Dependency in clause combinations

SENTENCE RELATIVE CLAUSES

The sentence relative is one type of supplementive clause. It has as its antecedent the whole first clause, or its complement. The relative pronoun is which. Which is what / why /where are also used, particularly in spoken English.

 

They decided not to go, which turned out to be a mistake.

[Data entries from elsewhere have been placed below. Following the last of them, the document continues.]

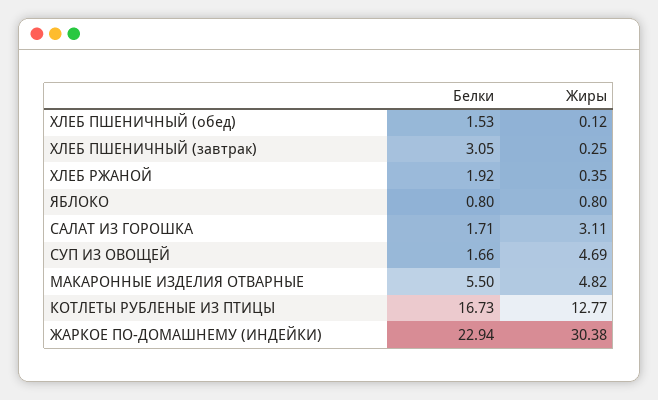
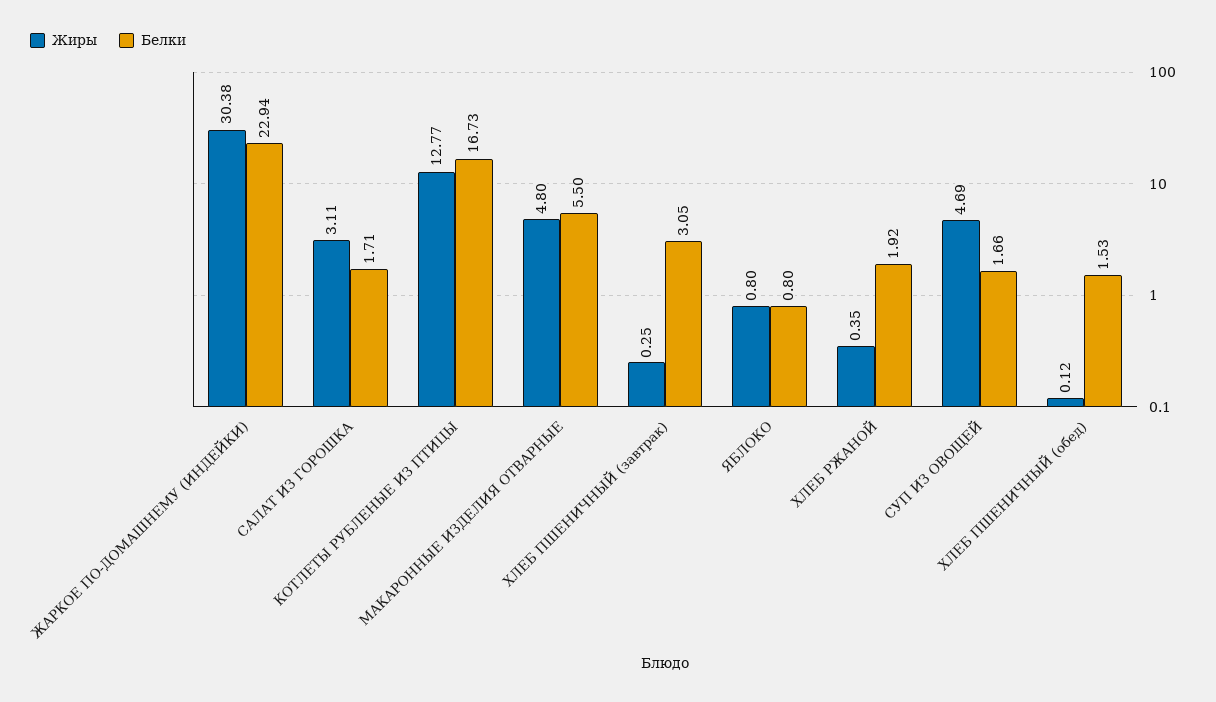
  {
    "Белки": {
      "ХЛЕБ ПШЕНИЧНЫЙ (обед)": 1.53,
      "ХЛЕБ ПШЕНИЧНЫЙ (завтрак)": 3.05,
      "ХЛЕБ РЖАНОЙ": 1.92,
      "ЯБЛОКО": 0.8,
      "САЛАТ ИЗ ГОРОШКА": 1.71,
      "СУП ИЗ ОВОЩЕЙ": 1.66,
      "МАКАРОННЫЕ ИЗДЕЛИЯ ОТВАРНЫЕ": 5.5,
      "КОТЛЕТЫ РУБЛЕНЫЕ ИЗ ПТИЦЫ": 16.73,
      "ЖАРКОЕ ПО-ДОМАШНЕМУ (ИНДЕЙКИ)": 22.94
    },
    "Жиры": {
      "ХЛЕБ ПШЕНИЧНЫЙ (обед)": 0.12,
      "ХЛЕБ ПШЕНИЧНЫЙ (завтрак)": 0.25,
      "ХЛЕБ РЖАНОЙ": 0.35,
      "ЯБЛОКО": 0.8,
      "САЛАТ ИЗ ГОРОШКА": 3.11,
      "СУП ИЗ ОВОЩЕЙ": 4.69,
-     "МАКАРОННЫЕ ИЗДЕЛИЯ ОТВАРНЫЕ": 4.82,
+     "МАКАРОННЫЕ ИЗДЕЛИЯ ОТВАРНЫЕ": 4.8,
      "КОТЛЕТЫ РУБЛЕНЫЕ ИЗ ПТИЦЫ": 12.77,
      "ЖАРКОЕ ПО-ДОМАШНЕМУ (ИНДЕЙКИ)": 30.38
    }
  }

We promised you the sun would shine, which it did. H

e’ll probably forget I ever mentioned it. Which suits me fine.

 

The sentence relative is characterized by certain features:

• It is only loosely connected to its antecedent clause. Although its subordinate status is signalled by the relativizer which, it is a parenthetical supplementive that has considerable semantic independence.

 

• Semantically, the sentence relative makes an independent statement, which is an extension of the already complete unit. It adds an evaluative comment or a justification to something that is already identified.

 

• Intonationally, the supplementive clause constitutes an independent intonation unit which is signalled by a comma or, more informally, by a dash.

 

• The discourse function of such clauses is to assert new information in the form of a comment without making it the main point of the utterance.

 

Sentence relative clauses have become versatile in English. It is now quite common to f ind them functioning as freestanding subordinate clauses after a pause. They may be uttered by the same speaker or added by the addressee as a collaborative response, usually of an evaluative nature:

A. Perhaps she thinks it sounds better.                                     B. Which it does really.   [KD8]

 

A. He goes out playing squash, then he’s not eating

     his main meal until eleven o’clock at night.                        B. Which is stupid            [KBC]

 

Many such clauses can be paraphrased by a coordinated clause (e.g. and it does; and it’s stupid.). The relativizer which in a supplementive clause marks the closeness of the comment to the previous discourse. Which is sometimes considered as a one-word substitute for the coordinated or the unlinked structure.